Adam tried again. “He got to my mom first. Killed her before we even knew what was happening. When Jacob went after my dad, I grabbed the fireplace poker. I was too late.”
Talia whimpered.
“But when he came after me, I hit him across the eyes. I was lucky. Wraiths still need their eyes to see. Once I blinded him, I trapped him in a concrete cellar on our property. Then I shot him.”
The gut-twisting, almost hysterical, fear of the time washed over Adam. The first time he’d turned the gun on his brother, the abrupt report, the smoking hole just left of center in Jacob’s forehead. If Adam’d had darkness to hide in, he would’ve very likely stayed there, too.
“I can still hear Jacob, Shadowman can’t get me. He killed our parents and made a game of it.”
“Must have been horrible. You loved them,” she said, her face lined with grief. She’d stopped fighting and instead bowed her head, her forehead just grazing his chin. “The pain of their loss never goes away, does it? It’s always there, behind what you do. You keep going for them.”
So she did understand. “I have to. I can’t let go until this is over. Until Jacob is dead.”
“But it’s not my fight.”
She wanted the truth. He was going to let her have it. “It’s everyone’s fight, now. The world’s. Most just don’t know it yet. Besides, a researcher looks for answers, and if this isn’t the most practical application of your field of study, I don’t know what is.”
He dropped his arms in frustration. She leaned back onto the wall and faded into shadow.
“Why aren’t you afraid of me?” she asked. “I could be just as horrible as Jacob in there.”
Ah, a latent fear. She was just as afraid of herself as she was of Jacob. That alone took her out of the threat cate-gory. In contrast, Jacob embraced his inner monster and relished it.
Adam sighed. “I doubt it. You are as set against wraiths as I am. You tried to save my life in the alley. You were nice to Patty even though you were mad at me. And here we are in my personal hell, and you hate it as much as I do. I think you’re safe. Further, I think we have a lot in common.”
“I don’t know what you think I can possibly do to help you.”
“Let’s find Shadowman,” Adam pressed. “He’s got answers for both of us.”
Jacob shrieked; Adam filled with hope. The key was right here, at last.
He reached out to her in the dark. Found the slope of her neck, the curve of her jaw, just where he had left it. The shadows bled away from his vision. Tears streaked down Talia’s flushed cheeks. He needed to get her back in bed, and soon.
“Listen to him, Talia. Listen to Jacob.”
His brother whined in rocking rhythm, a small, scared sound.
“We can stop the wraiths together. My brother first. Come out of your shadows. Face him.”

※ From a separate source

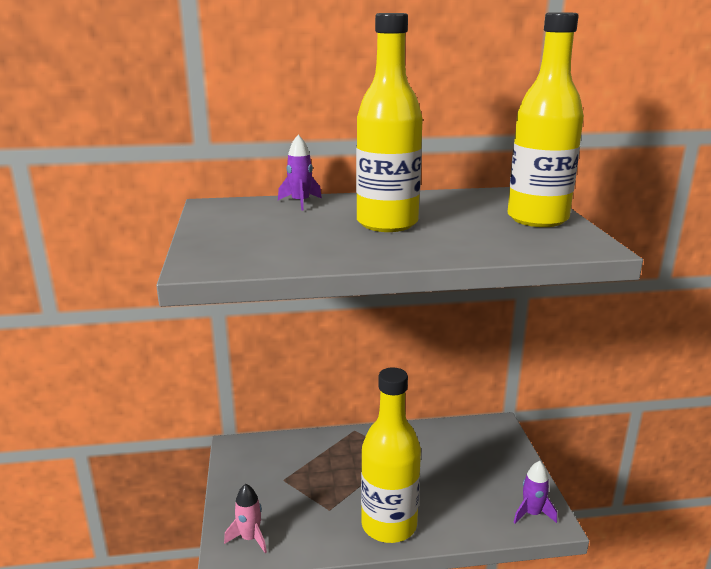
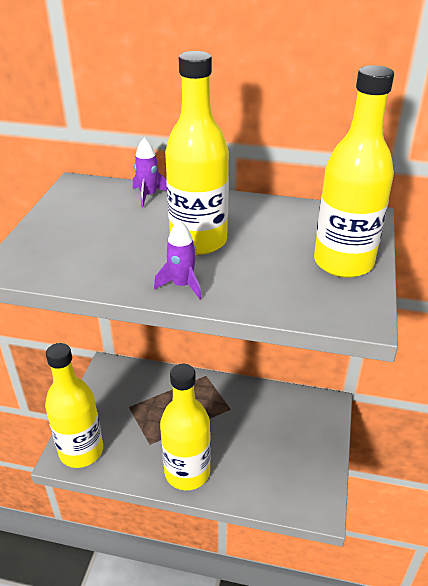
camera: 20 degrees right, 15 degrees up
(250, 538) = (81, 451): pink rocket -> yellow bottle
(532, 513) = (309, 498): purple rocket -> purple rocket (182, 285)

“I don’t want this. Any of it.”
“Neither do I. When it’s all over, we’ll go on a nice, long vacation. Anywhere in the world.”
Her black eyes filled with tears. A moment passed.
“I’d like to live to see the pyramids,” she said, voice clogged with helpless fatigue.
“Egypt it is.”
“Maybe the Great Wall.” A fat drop slid down her cheek.
Adam laughed, wiping it away. “And China.”
“The Eiffel Tower?” An edge of her mouth tipped up, streaking more tears down her cheeks.
“Paris. At New Year’s, when the whole city is lit,” he promised. “Come out, Talia.”
The darkness dissipated. Jacob’s keens took on volume. Talia’s gaze was trained on the monitor, staring as Jacob bared inhuman jaws better suited to a shark or a piranha or a multifanged snake.
The guard gripped the counter for dear life, sweat running off the side of his face.
Talia trembled, dark eyes huge in a ghost face. “Where do we start?”
SIX
TALIA went with the west-wing apartment, haunted with a view. She had managed two months on the run from wraiths. She could handle this.
She shut herself into her new place, anticipation of some kind of woo-woo event crawling over her skin like creepy spiders. Waiting, breath-bated and twitching at every noise (damn vent rattled every time the a/c came on) was agony until she succumbed to exhaustion.
The bedroom light overhead glared when she woke in the morning. Perspiration pricked at her forehead and dampened her neck under hot, heavy hair in need of a ponytail elastic. She disentangled herself from her twisted sheets and blindly padded out of the bedroom.